I hurried at first to avoid offering answers as my friend hurled questions in my direction. Suddenly, though, I found myself relaxing in considering the questions she had asked. Without worrying about providing answers, I appreciated the questions that stayed with me after we went our separate directions. She wanted me to examine and to think. She wasn’t attacking me. I might not have answers for everything, but I’d at least like to have the questions asked if I want to move forward. I’m betting the same goes for you.
Being asked questions is powerful because questions make you think. It would be easy to look at your mess and say life’s too busy to get it cleaned up, blame the world for your lack of work, wish there were more in the bank when the money runs low, and accuse those kids who won’t visit of being ungrateful.
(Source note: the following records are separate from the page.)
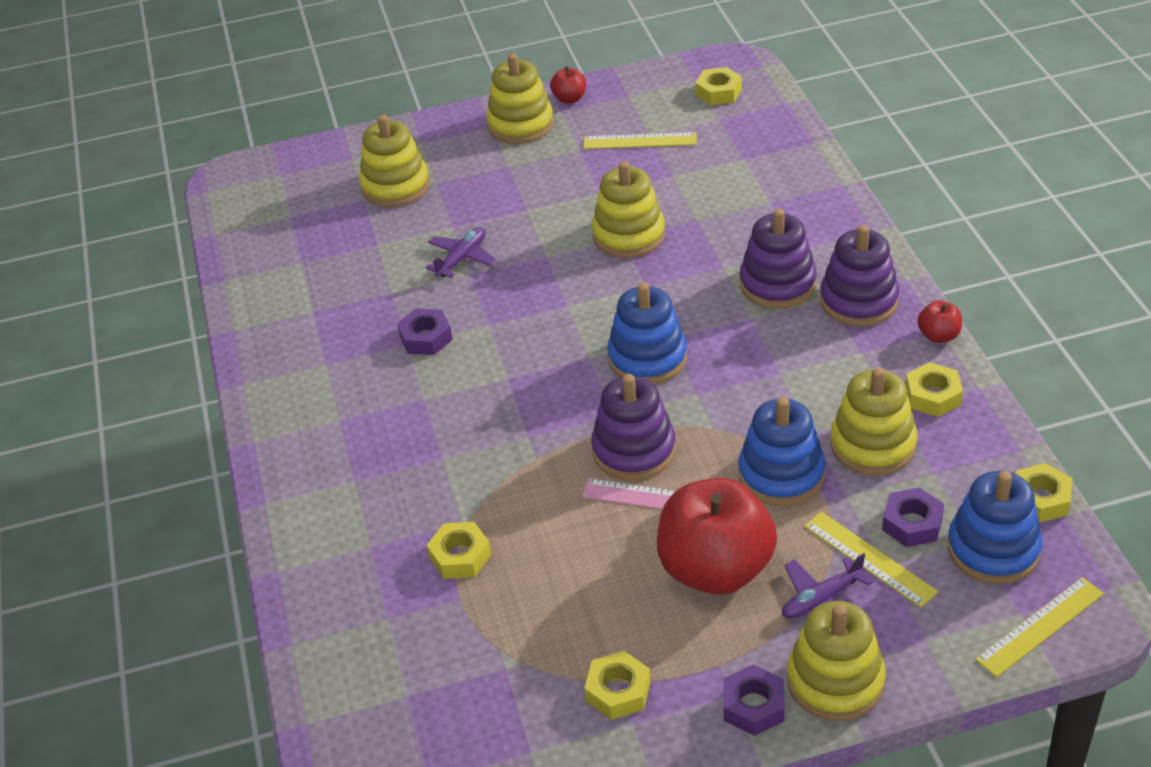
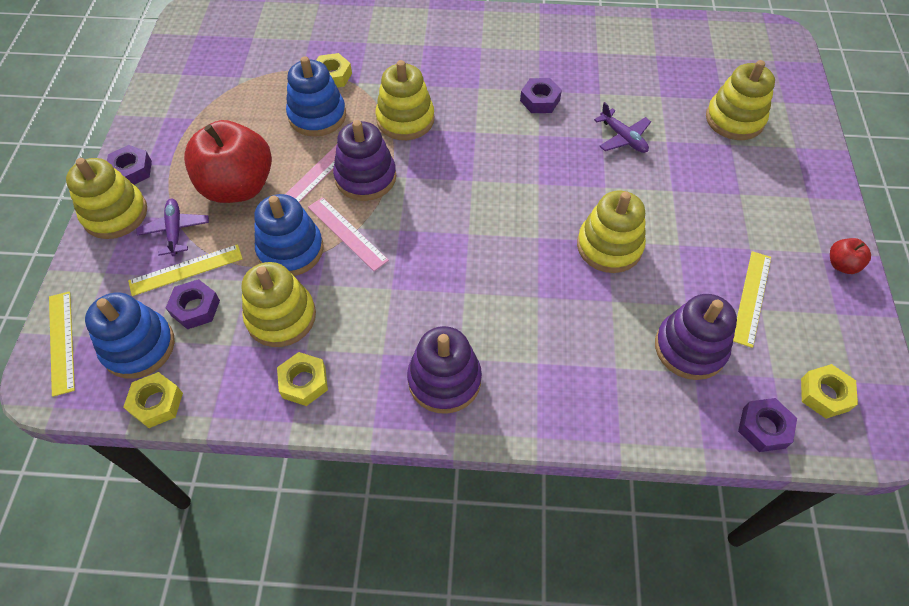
camera: 105 degrees right, 15 degrees up
yellow stacking toy [486,53,554,144] -> yellow stacking toy moved to [376,60,434,140]
yellow nut [585,651,651,720] -> none
blue stacking toy [607,282,687,385] -> blue stacking toy moved to [286,56,346,137]
purple stacking toy [740,208,817,309] -> purple stacking toy moved to [655,294,737,380]
red apple [918,300,962,343] -> none
none -> pink ruler [308,197,389,271]
none -> purple nut [738,398,797,452]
What if we stopped to examine questions that might match our situations:
“What keeps you from cleaning up your mess?”
“Why do you have a hard time finding a job?”
“How do you want your bank account to look?”
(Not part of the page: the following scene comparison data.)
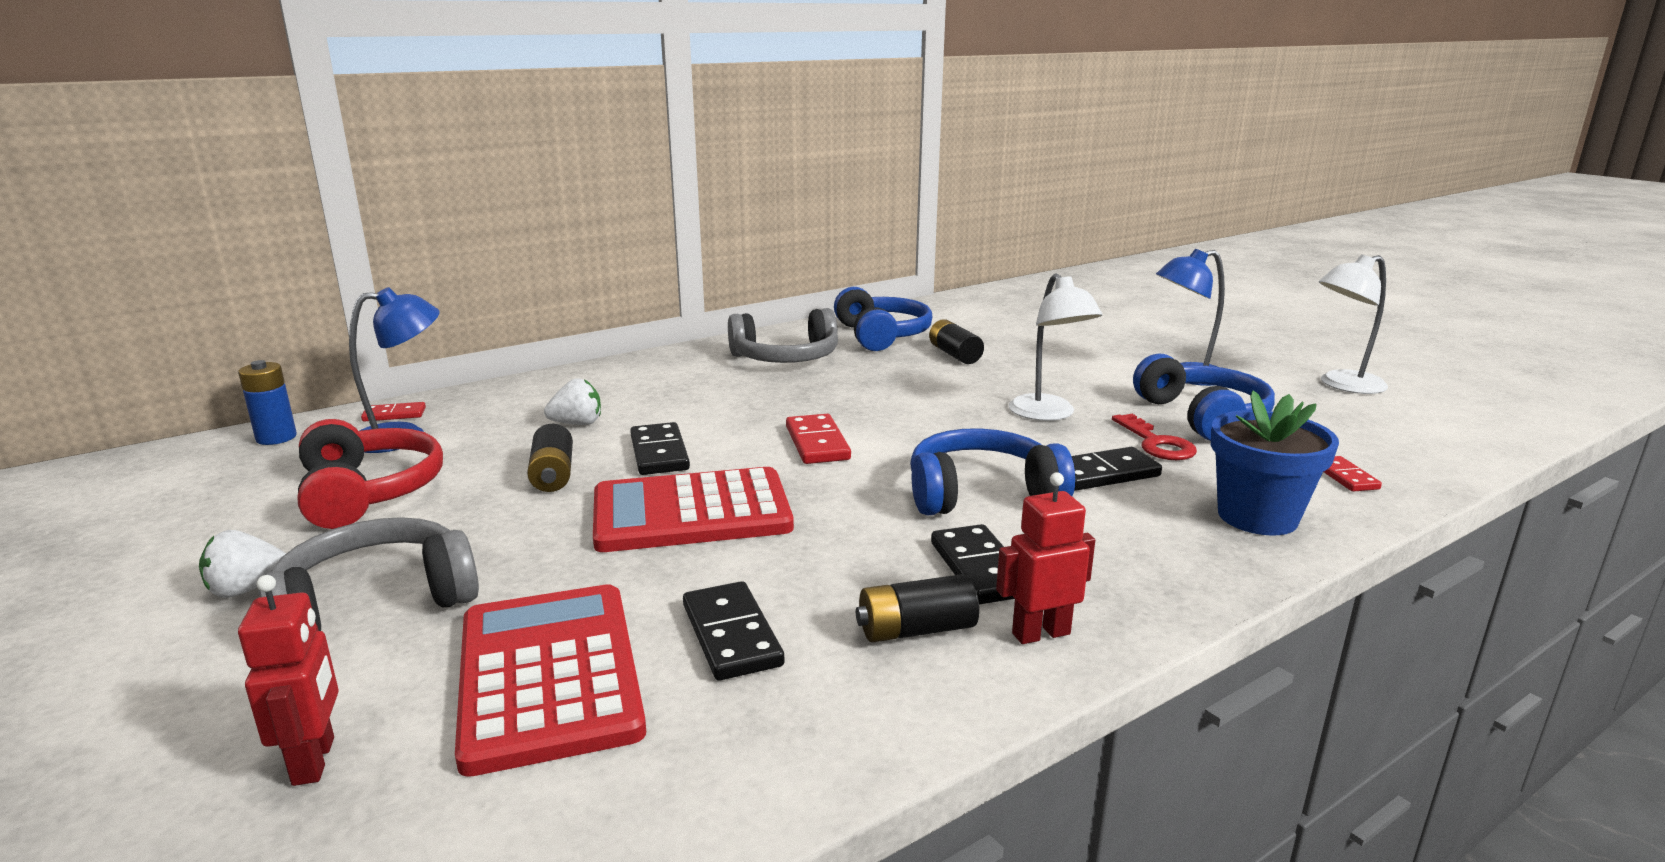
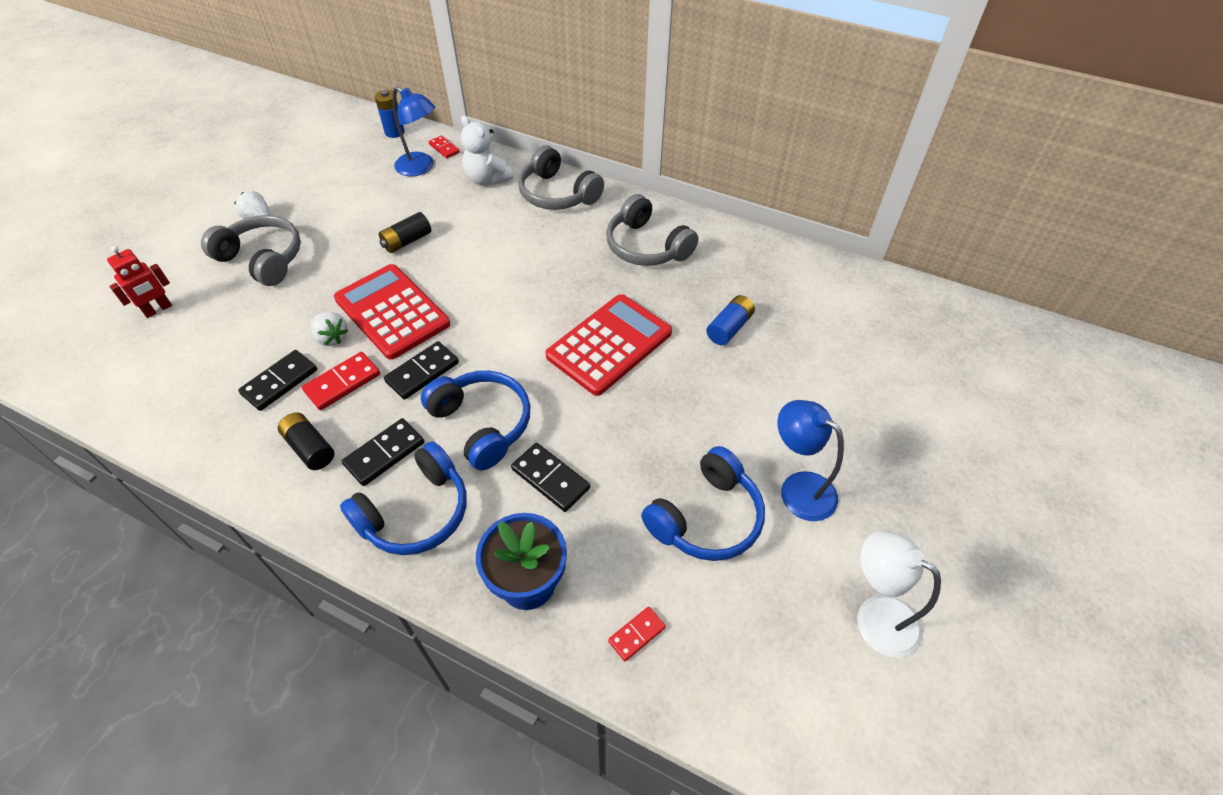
camera: 60 degrees right, 30 degrees up
red headphones [297,419,443,529] -> none
red calculator [455,584,646,777] -> red calculator moved to [546,294,672,396]
white strawberry [544,378,601,425] -> white strawberry moved to [311,312,348,346]
black domino [630,422,690,475] -> black domino moved to [384,341,459,400]
red domino [786,414,851,464] -> red domino moved to [302,352,380,410]
blue headphones [834,287,933,351] -> blue headphones moved to [340,441,467,555]
black battery [929,319,984,364] -> blue battery [706,295,755,345]
red robot [996,472,1095,644] -> none
white lamp [1009,273,1102,421] -> none
red key [1112,414,1197,460] -> none
none -> white teddy bear [461,115,513,185]
none -> grey headphones [518,145,604,210]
“What do your comments actually say to your adult children?”
Unlike the multiplication tables that never change, thought-provoking questions offer you and me opportunities to use critical thinking skills. Once you learn that 12 x 12 is 144, you don’t really have to think much about it again. It won’t be different tomorrow. Other questions require thought about the situation because situations change.–what keeps me from dealing with the mess today might be different next month. In classrooms, teachers develop lesson plans that will encourage their students to use critical thinking skills to empower themselves, and those same skills are necessary if we want to find power and success in our own lives. Just what is this thing called critical thinking?
In essence, critical thinking requires you to use your ability to reason…Critical thinkers rigorously question ideas and assumptions rather than accepting them at face value…seek to determine whether the ideas, arguments and findings represent the entire picture and are open to finding that they do not. Critical thinkers will identify, analyse and solve problems systematically rather than by intuition or instinct. (skillsyouneed.com)
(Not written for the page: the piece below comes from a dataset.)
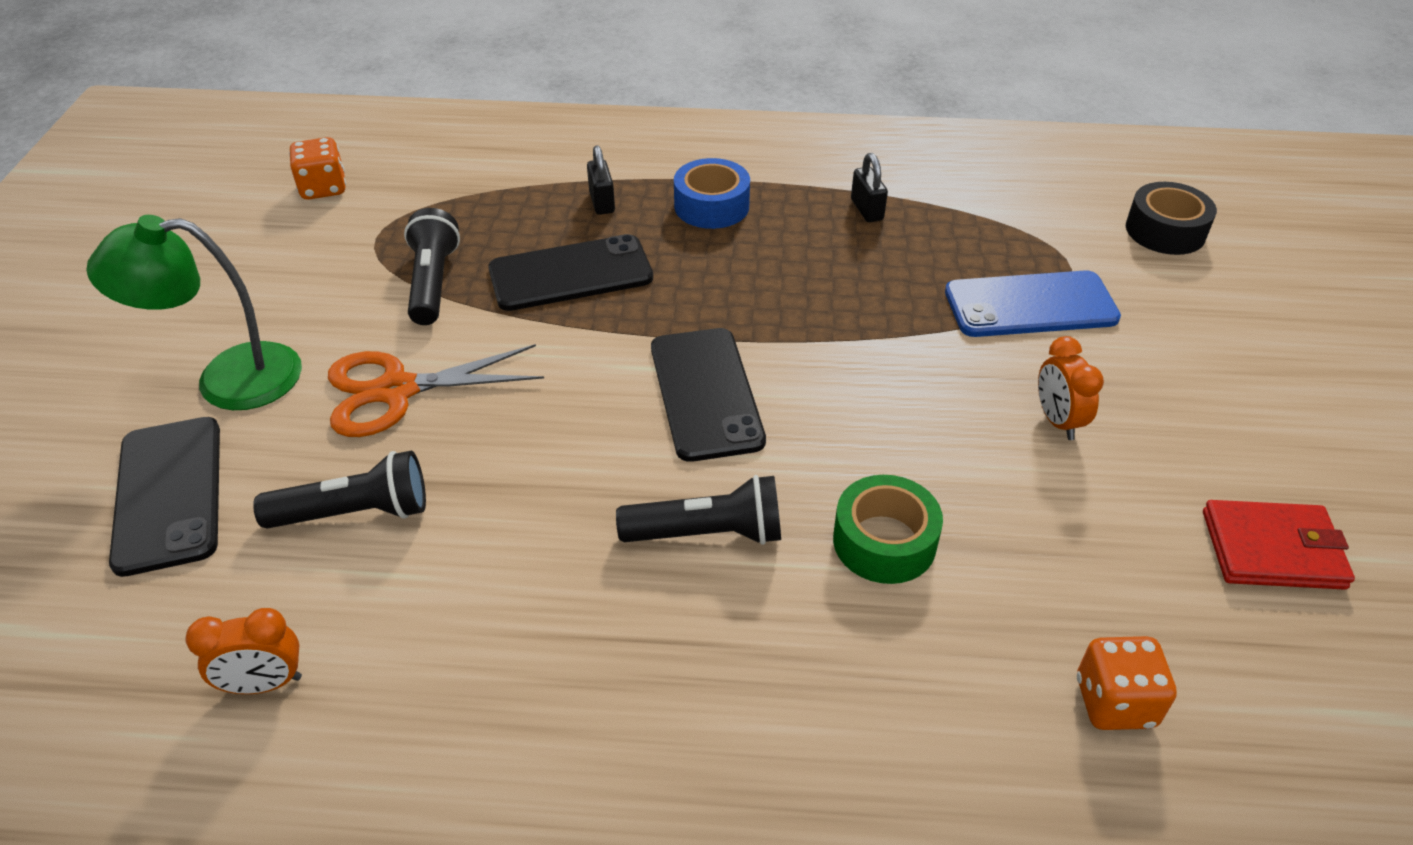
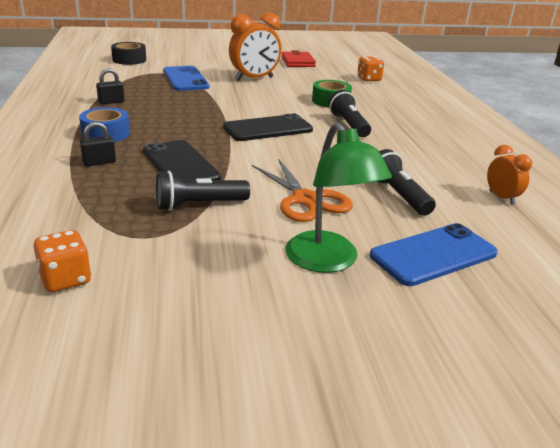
camera: 105 degrees left, 15 degrees down
black phone [109,417,220,577] -> blue phone [370,223,498,286]
orange clock [1038,336,1104,440] -> orange clock [229,13,281,81], size x1.85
For an emotion-driven person like me, this is tough. Critical thinking means I can’t just react. Reason, rigorously question, and accept that sometimes your picture is incomplete. One of the things that I have learned from a few smart friends is that stopping to think before I respond is vitally important, and in the questions that I ask myself in those moments is something more important and more powerful than answers.
What question will you ask yourself today? What situation will challenge you to think when you might normally react? Just as I’ve learned from watching others, others can learn from watching us. Let’s offer an example of connecting ideas, arguing with facts, and seeking solutions to the people around us. Remember, every question possesses a power that does not lie in your being able to answer it.